I can only tell you about how it works in nvidia cards. Their compiler usually (by default) inlines device functions although the GPUs can jump/call, you can force no-inline if you want. It's possible that the compiler has a heuristic not to inline really huge functions so that you don't bust I-cache but I haven't chcecked.
Code is cached in L1-I cache, which size is not documented but can be easily found out by microbenchmarking using loop unrolling (IIRC 8KB, not sure now). When your code is bigger than that, speed gradually lowers due to, I suppose, additional global memory fetches. Don't know if the code resides physically in global memory or somewhere else but I suspect gmem or rather some invisible partition of it. I'm not sure whether the code stays on the GPU in between kernel launches - I suspect it does but I can't back it up in any way.

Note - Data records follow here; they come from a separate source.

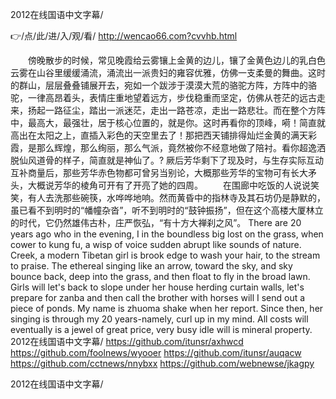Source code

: 
2012在线国语中文字幕/




👉/点/此/进/入/观/看/ http://wencao66.com?cvvhb.html




　　傍晚散步的时候，常见晚霞给云雾镶上金黄的边儿，镶了金黄色边儿的乳白色云雾在山谷里缓缓涌流，涌流出一派贵妇的雍容优雅，仿佛一支柔曼的舞曲。这时的群山，层层叠叠铺展开去，宛如一个跋涉于漠漠大荒的骆驼方阵，方阵中的骆驼，一律高昂着头，表情庄重地望着远方，步伐稳重而坚定，仿佛从苍茫的远古走来，扬起一路征尘，踏出一派迷茫，走出一路苍凉，走出一路悲壮。而在整个方阵中，最高大，最强壮，居于核心位置的，就是你。这时再看你的顶峰，嗬！简直就高出在太阳之上，直插入彩色的天空里去了！那把西天铺排得灿烂金黄的满天彩霞，是那么辉煌，那么绚丽，那么气派，竟然被你不经意地做了陪衬。看你超逸洒脱仙风道骨的样子，简直就是神仙了。?
厥后芳华剩下了现及时，与生存实际互动互补商量后，那些芳华赤色物都可曾另当别论，大概那些芳华的宝物可有长大矛头，大概说芳华的棱角可开有了开亮了她的四周。
　　在围廊中吃饭的人说说笑笑，有人去洗那些碗筷，水哗哗地响。然而黄昏中的指林寺及其石坊仍是静默的，虽已看不到明时的“幡幢杂沓”，听不到明时的“鼓钟振扬”，但在这个高楼大厦林立的时代，它仍然雄伟古朴，庄严恢弘，“有十方大禅刹之风”。
There are 20 years ago who in the evening, I in the boundless big lost on the grass, when cower to kung fu, a wisp of voice sudden abrupt like sounds of nature.
Creek, a modern Tibetan girl is brook edge to wash your hair, to the stream to praise.
The ethereal singing like an arrow, toward the sky, and sky bounce back, deep into the grass, and then float to fly in the broad lawn.
Girls will let's back to slope under her house herding curtain walls, let's prepare for zanba and then call the brother with horses will I send out a piece of ponds.
My name is zhuoma shake when her report.
Since then, her singing is through my 20 years-namely, curl up in my mind.
All costs will eventually is a jewel of great price, very busy idle will is mineral property.
2012在线国语中文字幕/ https://github.com/itunsr/axhwcd
https://github.com/foolnews/wyooer
https://github.com/itunsr/auqacw
https://github.com/cctnews/nnybxx
https://github.com/webnewse/jkagpy





2012在线国语中文字幕/

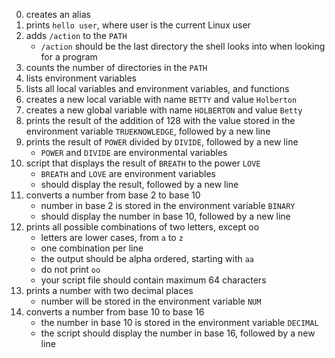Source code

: 0. creates an alias
1. prints `hello user`, where user is the current Linux user
2. adds `/action` to the `PATH`
   * `/action` should be the last directory the shell looks into when looking for a program
3. counts the number of directories in the `PATH`
4. lists environment variables
5. lists all local variables and environment variables, and functions
6. creates a new local variable with name `BETTY` and value `Holberton`
7. creates a new global variable with name `HOLBERTON` and value `Betty`
8. prints the result of the addition of 128 with the value stored in the environment variable `TRUEKNOWLEDGE`, followed by a new line
9. prints the result of `POWER` divided by `DIVIDE`, followed by a new line
   * `POWER` and `DIVIDE` are environmental variables
10. script that displays the result of `BREATH` to the power `LOVE`
    * `BREATH` and `LOVE` are environment variables
    * should display the result, followed by a new line
11. converts a number from base 2 to base 10
    * number in base 2 is stored in the environment variable `BINARY`
    * should display the number in base 10, followed by a new line
12. prints all possible combinations of two letters, except oo
    * letters are lower cases, from `a` to `z`
    * one combination per line
    * the output should be alpha ordered, starting with `aa`
    * do not print `oo`
    * your script file should contain maximum 64 characters
13. prints a number with two decimal places
    * number will be stored in the environment variable `NUM`
14. converts a number from base 10 to base 16
    * the number in base 10 is stored in the environment variable `DECIMAL`
    * the script should display the number in base 16, followed by a new line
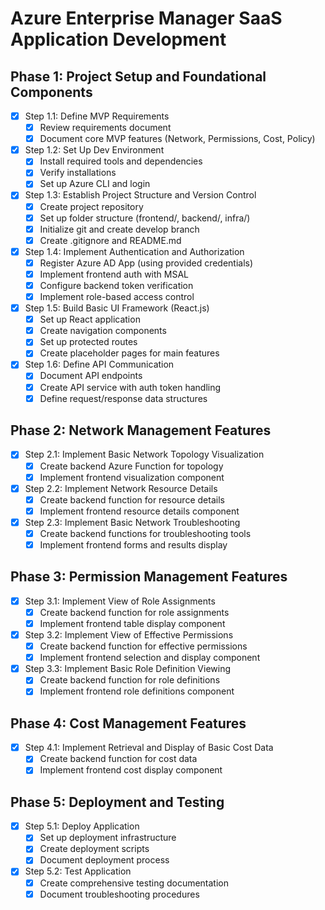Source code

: # Azure Enterprise Manager SaaS Application Development

## Phase 1: Project Setup and Foundational Components
- [x] Step 1.1: Define MVP Requirements
  - [x] Review requirements document
  - [x] Document core MVP features (Network, Permissions, Cost, Policy)

- [x] Step 1.2: Set Up Dev Environment
  - [x] Install required tools and dependencies
  - [x] Verify installations
  - [x] Set up Azure CLI and login

- [x] Step 1.3: Establish Project Structure and Version Control
  - [x] Create project repository
  - [x] Set up folder structure (frontend/, backend/, infra/)
  - [x] Initialize git and create develop branch
  - [x] Create .gitignore and README.md

- [x] Step 1.4: Implement Authentication and Authorization
  - [x] Register Azure AD App (using provided credentials)
  - [x] Implement frontend auth with MSAL
  - [x] Configure backend token verification
  - [x] Implement role-based access control

- [x] Step 1.5: Build Basic UI Framework (React.js)
  - [x] Set up React application
  - [x] Create navigation components
  - [x] Set up protected routes
  - [x] Create placeholder pages for main features

- [x] Step 1.6: Define API Communication
  - [x] Document API endpoints
  - [x] Create API service with auth token handling
  - [x] Define request/response data structures

## Phase 2: Network Management Features
- [x] Step 2.1: Implement Basic Network Topology Visualization
  - [x] Create backend Azure Function for topology
  - [x] Implement frontend visualization component

- [x] Step 2.2: Implement Network Resource Details
  - [x] Create backend function for resource details
  - [x] Implement frontend resource details component

- [x] Step 2.3: Implement Basic Network Troubleshooting
  - [x] Create backend functions for troubleshooting tools
  - [x] Implement frontend forms and results display

## Phase 3: Permission Management Features
- [x] Step 3.1: Implement View of Role Assignments
  - [x] Create backend function for role assignments
  - [x] Implement frontend table display component

- [x] Step 3.2: Implement View of Effective Permissions
  - [x] Create backend function for effective permissions
  - [x] Implement frontend selection and display component

- [x] Step 3.3: Implement Basic Role Definition Viewing
  - [x] Create backend function for role definitions
  - [x] Implement frontend role definitions component

## Phase 4: Cost Management Features
- [x] Step 4.1: Implement Retrieval and Display of Basic Cost Data
  - [x] Create backend function for cost data
  - [x] Implement frontend cost display component

## Phase 5: Deployment and Testing
- [x] Step 5.1: Deploy Application
  - [x] Set up deployment infrastructure
  - [x] Create deployment scripts
  - [x] Document deployment process

- [x] Step 5.2: Test Application
  - [x] Create comprehensive testing documentation
  - [x] Document troubleshooting procedures
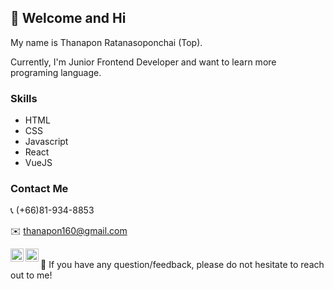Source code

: ## 👋 Welcome and Hi
My name is Thanapon Ratanasoponchai (Top).  
  
Currently, I'm Junior Frontend Developer and want to learn more programing language.

### Skills
- HTML
- CSS
- Javascript
- React
- VueJS

### Contact Me
:telephone_receiver: (+66)81-934-8853  

:envelope: thanapon160@gmail.com  
  
<a href="https://www.linkedin.com/in/thanapon-ratanasoponchai-b05064141/"><img align="left" src="https://raw.githubusercontent.com/yushi1007/yushi1007/main/images/linkedin.svg" alt="Top | LinkedIn" width="21px"/></a>
<a href="https://www.instagram.com/thanapon160"><img align="left" src="https://raw.githubusercontent.com/yushi1007/yushi1007/main/images/instagram.svg" alt="Top | Instagram" width="21px"/></a>
</br>
💬 If you have any question/feedback, please do not hesitate to reach out to me!

<!--
**thanapon160/thanapon160** is a ✨ _special_ ✨ repository because its `README.md` (this file) appears on your GitHub profile.

Here are some ideas to get you started:

- 🔭 I’m currently working on ...
- 🌱 I’m currently learning ...
- 👯 I’m looking to collaborate on ...
- 🤔 I’m looking for help with ...
- 💬 Ask me about ...
- 📫 How to reach me: ...
- 😄 Pronouns: ...
- ⚡ Fun fact: ...
-->
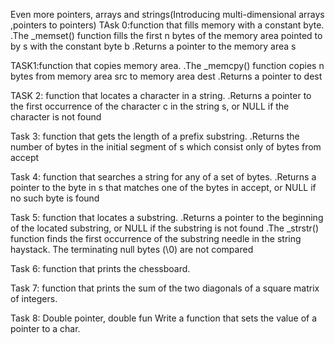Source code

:  Even more pointers, arrays and strings(Introducing multi-dimensional arrays ,pointers to pointers)
TAsk 0:function that fills memory with a constant byte.
 .The _memset() function fills the first n bytes of the memory area pointed to by s with the constant byte b
 .Returns a pointer to the memory area s

TASK1:function that copies memory area.
 .The _memcpy() function copies n bytes from memory area src to memory area dest
 .Returns a pointer to dest

TASK 2:  function that locates a character in a string.
 .Returns a pointer to the first occurrence of the character c in the string s, or NULL if the character is not found

Task 3:  function that gets the length of a prefix substring.
 .Returns the number of bytes in the initial segment of s which consist only of bytes from accept

Task 4: function that searches a string for any of a set of bytes.
 .Returns a pointer to the byte in s that matches one of the bytes in accept, or NULL if no such byte is found

Task 5: function that locates a substring.
 .Returns a pointer to the beginning of the located substring, or NULL if the substring is not found
 .The _strstr() function finds the first occurrence of the substring needle in the string haystack. The terminating null bytes (\0) are not compared

Task 6: function that prints the chessboard.

Task 7: function that prints the sum of the two diagonals of a square matrix of integers.

Task 8:  Double pointer, double fun Write a function that sets the value of a pointer to a char.
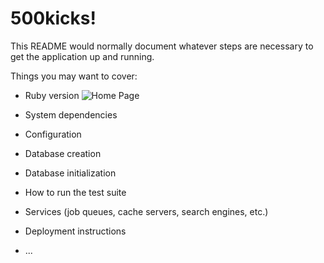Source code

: # 500kicks!

This README would normally document whatever steps are necessary to get the
application up and running.

Things you may want to cover:

* Ruby version
   ![Home Page](./assets/images/pic1)
    <!-- Format: ![Alt Text](url) -->
* System dependencies

* Configuration

* Database creation

* Database initialization

* How to run the test suite

* Services (job queues, cache servers, search engines, etc.)

* Deployment instructions

* ...
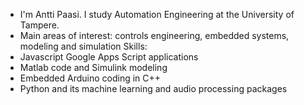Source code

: - I'm Antti Paasi. I study Automation Engineering at the University of Tampere.
- Main areas of interest: controls engineering, embedded systems, modeling and simulation
  Skills:
- Javascript Google Apps Script applications
- Matlab code and Simulink modeling
- Embedded Arduino coding in C++   
- Python and its machine learning and audio processing packages



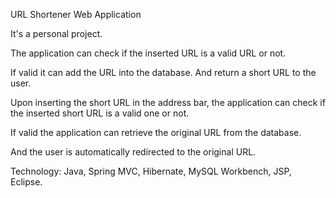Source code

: URL Shortener Web Application

It's a personal project.

The application can check if the inserted URL is a valid URL or not.

If valid it can add the URL into the database. And return a short URL to the user.

Upon inserting the short URL in the address bar, the application can check if the inserted short URL is a valid one or not.

If valid the application can retrieve the original URL from the database. 

And the user is automatically redirected to the original URL.


Technology: Java, Spring MVC, Hibernate, MySQL Workbench, JSP, Eclipse.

I've tested ATI GPUs some time ago to find out that code cache size is only 48K. With "unroll everything" strategy it's too easy to exceed this value especially with VLIW architecture. And for RV770 kernel size > 48K is a performance killer, you can check out my original post.
I'm simply parsing the resulting ISA for "CodeLen=%d" string.
Originally posted by: Raistmer how to obtain isa file for Brook kernel?
Use SKA to get ISA from Brook+ kernel.
Just copy pase your code to the source code window, select Brook+ compiler and GPU, and you'll get the ISA code in the right side window.
Originally posted by: omkaranathan
Just copy pase your code to the source code window, select Brook+ compiler and GPU, and you'll get the ISA code in the right side window.